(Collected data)
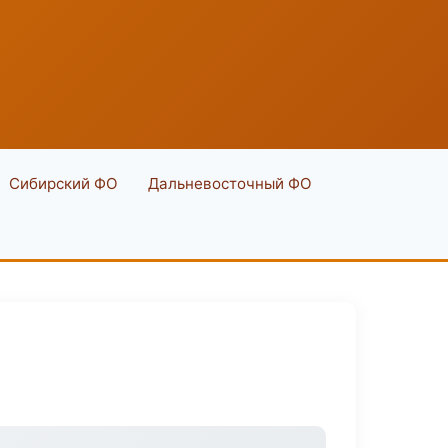
Сибирский ФО
Дальневосточный ФО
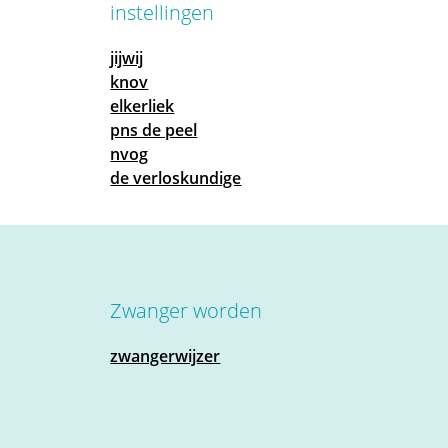
instellingen
jijwij
knov
elkerliek
pns de peel
nvog
de verloskundige
Zwanger worden
zwangerwijzer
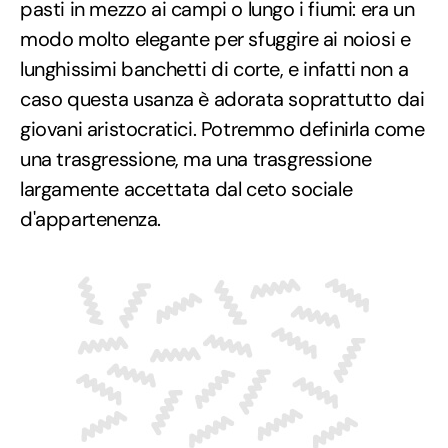
pasti in mezzo ai campi o lungo i fiumi: era un
modo molto elegante per sfuggire ai noiosi e
lunghissimi banchetti di corte, e infatti non a
caso questa usanza è adorata soprattutto dai
giovani aristocratici. Potremmo definirla come
una trasgressione, ma una trasgressione
largamente accettata dal ceto sociale
d'appartenenza.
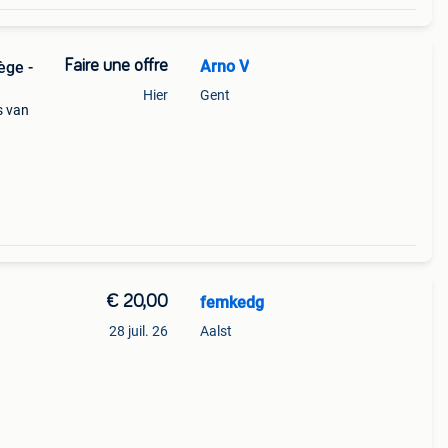
Faire une offre
Arno V
ège -
Hier
Gent
s van
€ 20,00
femkedg
28 juil. 26
Aalst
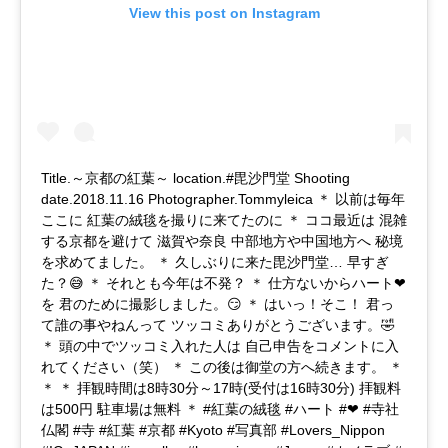
View this post on Instagram
Title.～京都の紅葉～ location.#毘沙門堂 Shooting
date.2018.11.16 Photographer.Tommyleica ＊ 以前は毎年
ここに 紅葉の絨毯を撮りに来てたのに ＊ ココ最近は 混雑
する京都を避けて 滋賀や奈良 中部地方や中国地方へ 秘境
を求めてました。 ＊ 久しぶりに来た毘沙門堂… 早すぎ
た？😅 ＊ それとも今年は不発？ ＊ 仕方ないからハート❤
を 君のために撮影しました。😏 ＊ はいっ！そこ！ 君っ
て誰の事やねんって ツッコミありがとうございます。🤣
＊ 頭の中でツッコミ入れた人は 自己申告をコメントに入
れてください（笑） ＊ この後は御堂の方へ続きます。 ＊
＊ ＊ 拝観時間は8時30分～17時(受付は16時30分) 拝観料
は500円 駐車場は無料 ＊ #紅葉の絨毯 #ハート #❤ #寺社
仏閣 #寺 #紅葉 #京都 #Kyoto #写真部 #Lovers_Nippon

Brief
Give back exactly the lines from the one containing "zwangerwijzer" through the last line above, both included, and none of the pictures.

Answer section
zwangerwijzer
pasti in mezzo ai campi o lungo i fiumi: era un
modo molto elegante per sfuggire ai noiosi e
lunghissimi banchetti di corte, e infatti non a
caso questa usanza è adorata soprattutto dai
giovani aristocratici. Potremmo definirla come
una trasgressione, ma una trasgressione
largamente accettata dal ceto sociale
d'appartenenza.
Faire une offre
Arno V
ège -
Hier
Gent
s van
€ 20,00
femkedg
28 juil. 26
Aalst
View this post on Instagram
Title.～京都の紅葉～ location.#毘沙門堂 Shooting
date.2018.11.16 Photographer.Tommyleica ＊ 以前は毎年
ここに 紅葉の絨毯を撮りに来てたのに ＊ ココ最近は 混雑
する京都を避けて 滋賀や奈良 中部地方や中国地方へ 秘境
を求めてました。 ＊ 久しぶりに来た毘沙門堂… 早すぎ
た？😅 ＊ それとも今年は不発？ ＊ 仕方ないからハート❤
を 君のために撮影しました。😏 ＊ はいっ！そこ！ 君っ
て誰の事やねんって ツッコミありがとうございます。🤣
＊ 頭の中でツッコミ入れた人は 自己申告をコメントに入
れてください（笑） ＊ この後は御堂の方へ続きます。 ＊
＊ ＊ 拝観時間は8時30分～17時(受付は16時30分) 拝観料
は500円 駐車場は無料 ＊ #紅葉の絨毯 #ハート #❤ #寺社
仏閣 #寺 #紅葉 #京都 #Kyoto #写真部 #Lovers_Nippon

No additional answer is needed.